* [WHAT TO DO]: Count the lines in the records that contain the string "популярных", treating uppercase and lowercase letters as different. Reply with only the number.
=== Begin Enclosure ===
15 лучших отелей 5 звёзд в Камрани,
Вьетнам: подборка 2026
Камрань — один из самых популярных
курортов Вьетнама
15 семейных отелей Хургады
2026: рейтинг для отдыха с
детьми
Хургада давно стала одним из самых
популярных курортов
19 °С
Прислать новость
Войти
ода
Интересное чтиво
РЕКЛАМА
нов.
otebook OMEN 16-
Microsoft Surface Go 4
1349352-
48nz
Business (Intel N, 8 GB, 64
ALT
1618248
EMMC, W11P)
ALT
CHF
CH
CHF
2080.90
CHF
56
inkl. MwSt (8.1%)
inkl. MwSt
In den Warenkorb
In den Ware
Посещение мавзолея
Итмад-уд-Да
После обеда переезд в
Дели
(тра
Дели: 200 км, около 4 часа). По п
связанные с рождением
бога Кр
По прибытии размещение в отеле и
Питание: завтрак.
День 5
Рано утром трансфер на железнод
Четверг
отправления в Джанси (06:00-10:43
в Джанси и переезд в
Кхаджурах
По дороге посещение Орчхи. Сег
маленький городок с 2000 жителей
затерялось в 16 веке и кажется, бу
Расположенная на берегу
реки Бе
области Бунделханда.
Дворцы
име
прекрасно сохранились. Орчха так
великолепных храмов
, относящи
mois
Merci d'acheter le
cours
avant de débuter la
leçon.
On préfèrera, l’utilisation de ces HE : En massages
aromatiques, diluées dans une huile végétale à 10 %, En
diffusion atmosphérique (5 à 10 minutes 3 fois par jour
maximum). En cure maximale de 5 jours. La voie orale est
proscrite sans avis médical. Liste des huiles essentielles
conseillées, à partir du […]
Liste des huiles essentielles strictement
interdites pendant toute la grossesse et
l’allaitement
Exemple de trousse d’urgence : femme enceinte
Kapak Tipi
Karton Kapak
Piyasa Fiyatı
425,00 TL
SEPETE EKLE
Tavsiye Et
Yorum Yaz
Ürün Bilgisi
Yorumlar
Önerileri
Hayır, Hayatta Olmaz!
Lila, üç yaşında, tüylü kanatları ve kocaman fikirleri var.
=== End Enclosure ===
* [RESPONSE FOR THIS EXERCISE]: 2